Acho que Beholders são nervosos por não conseguirem tirar os ciscos.

Invocamos nosso gênio e usamos um dos três desejos pra ressuscitar o caboclo nas plenitudes de suas habilidades. O gênio fanfarrão ressucita Utter pelado, então o convencemos a fazer o serviço direito e trazer os itens junto, senão ele que iria se dar mal e não chamaríamos ele pra dar porradas nos demônios como ele tanto queria. Seguimos…

Não sentimos mais as presenças dos deuses malvados, continuamos atrás do demonião safado, chegamos numa câmara com um prisma flutuando e girando no alto dum pedestal. Todos fuçando, menos Utter que briga pra abrir o próprio elmo [é, falha crítica, uma de muitas]. Vejo locais estranhos nas faces do prisma, deduzimos ser algum dispositivo de comunicação, uma webcam, e os deuses tavam tramando algo por lá. Achamos um tilojo solto e atrás uns pergaminhos que não entendemos lhufas.

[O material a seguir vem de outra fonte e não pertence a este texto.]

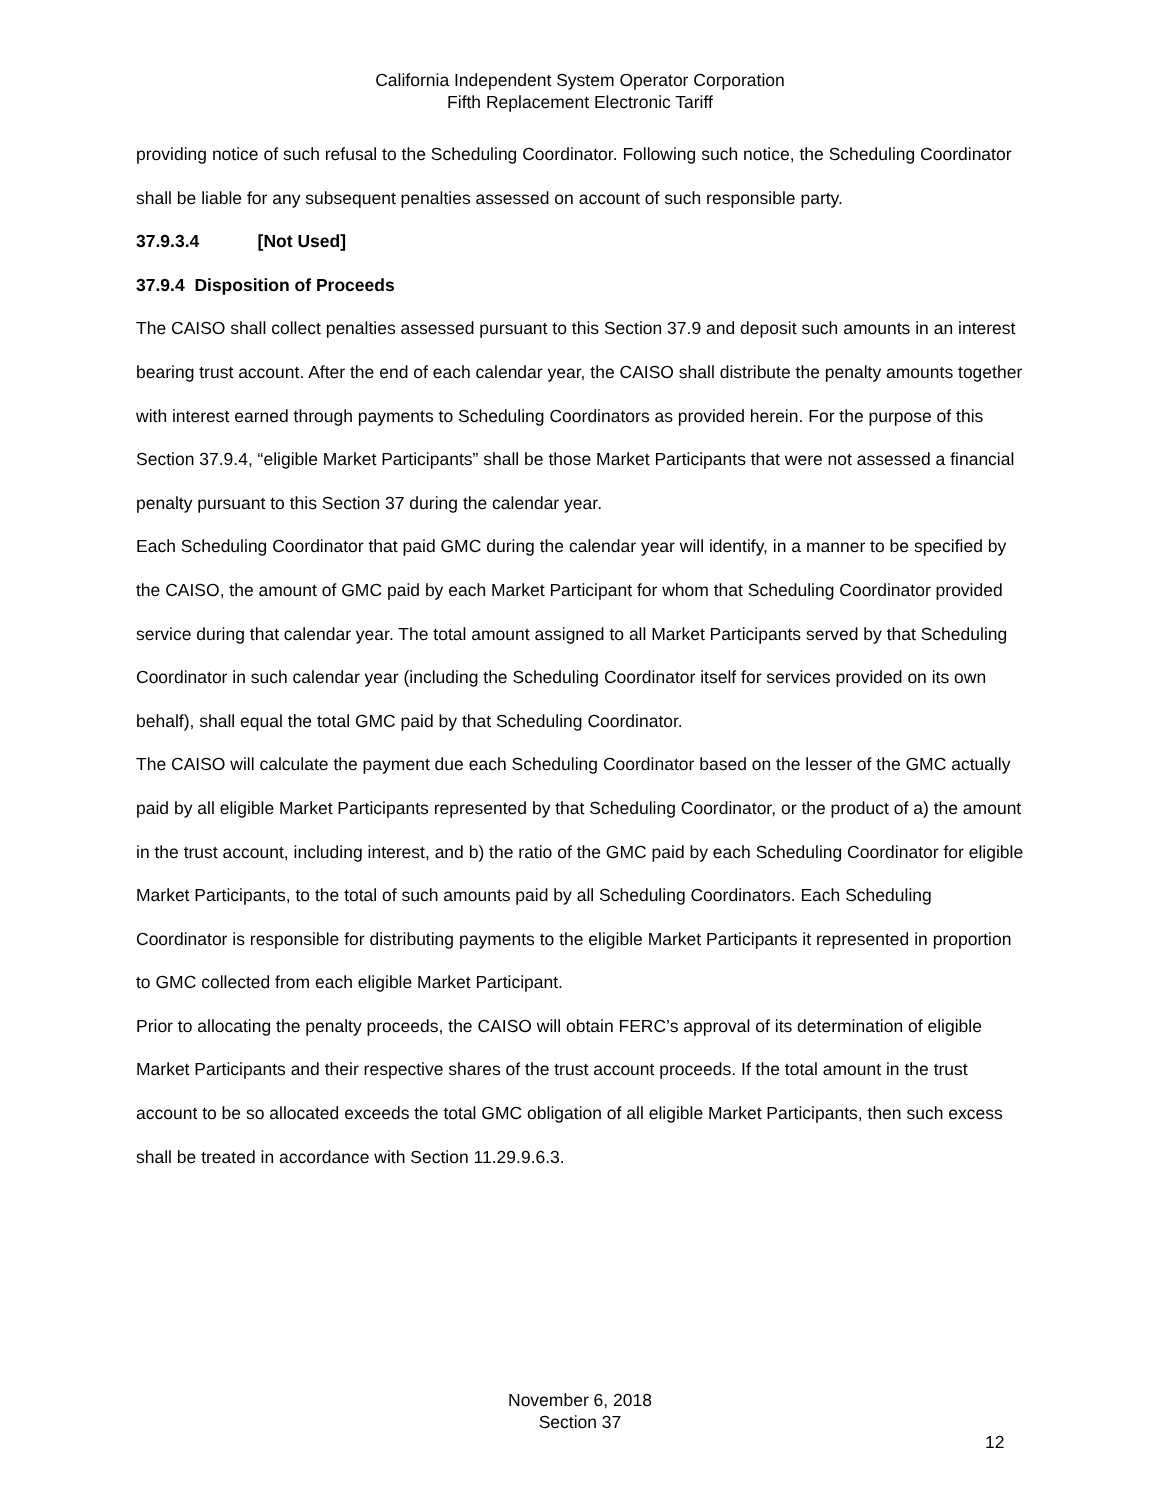California Independent System Operator Corporation
Fifth Replacement Electronic Tariff
providing notice of such refusal to the Scheduling Coordinator. Following such notice, the Scheduling Coordinator shall be liable for any subsequent penalties assessed on account of such responsible party.
37.9.3.4 [Not Used]
37.9.4 Disposition of Proceeds
The CAISO shall collect penalties assessed pursuant to this Section 37.9 and deposit such amounts in an interest bearing trust account. After the end of each calendar year, the CAISO shall distribute the penalty amounts together with interest earned through payments to Scheduling Coordinators as provided herein. For the purpose of this Section 37.9.4, “eligible Market Participants” shall be those Market Participants that were not assessed a financial penalty pursuant to this Section 37 during the calendar year.
Each Scheduling Coordinator that paid GMC during the calendar year will identify, in a manner to be specified by the CAISO, the amount of GMC paid by each Market Participant for whom that Scheduling Coordinator provided service during that calendar year. The total amount assigned to all Market Participants served by that Scheduling Coordinator in such calendar year (including the Scheduling Coordinator itself for services provided on its own behalf), shall equal the total GMC paid by that Scheduling Coordinator.
The CAISO will calculate the payment due each Scheduling Coordinator based on the lesser of the GMC actually paid by all eligible Market Participants represented by that Scheduling Coordinator, or the product of a) the amount in the trust account, including interest, and b) the ratio of the GMC paid by each Scheduling Coordinator for eligible Market Participants, to the total of such amounts paid by all Scheduling Coordinators. Each Scheduling Coordinator is responsible for distributing payments to the eligible Market Participants it represented in proportion to GMC collected from each eligible Market Participant.
Prior to allocating the penalty proceeds, the CAISO will obtain FERC’s approval of its determination of eligible Market Participants and their respective shares of the trust account proceeds. If the total amount in the trust account to be so allocated exceeds the total GMC obligation of all eligible Market Participants, then such excess shall be treated in accordance with Section 11.29.9.6.3.
November 6, 2018
Section 37
12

Ditrax tenta ler e cai cego e gritando, depois cai inconsciente. Ativo a webcam e tento achar Pelor, ele aparece na casa da maga patalalógica, passamos o relatório, ele diz que achamos algo muito importante, algo a ver com uma receita pra virar um deus. Manda a gente voltar pois somos muito coxinhas pra peitar o demonião que tá por lá. Quebro o prisma e nos teleportamos de volta pra casa da maga.

Entregamos as tralhas e contamos o que sabemos, Pelor diz que a treta ficou pior, algo sobre essências divinas sendo roubadas e talz, e temos que resolver isso. Pergunta se alguém quer virar paladino dele mas dispensamos. Detalhe que minha aranha crescida não diminuiu, agora vou passear por aí com uma aranhona. Todos se comprometem a continuar a missão e salvar o mundo. E fim do primeiro capítulo.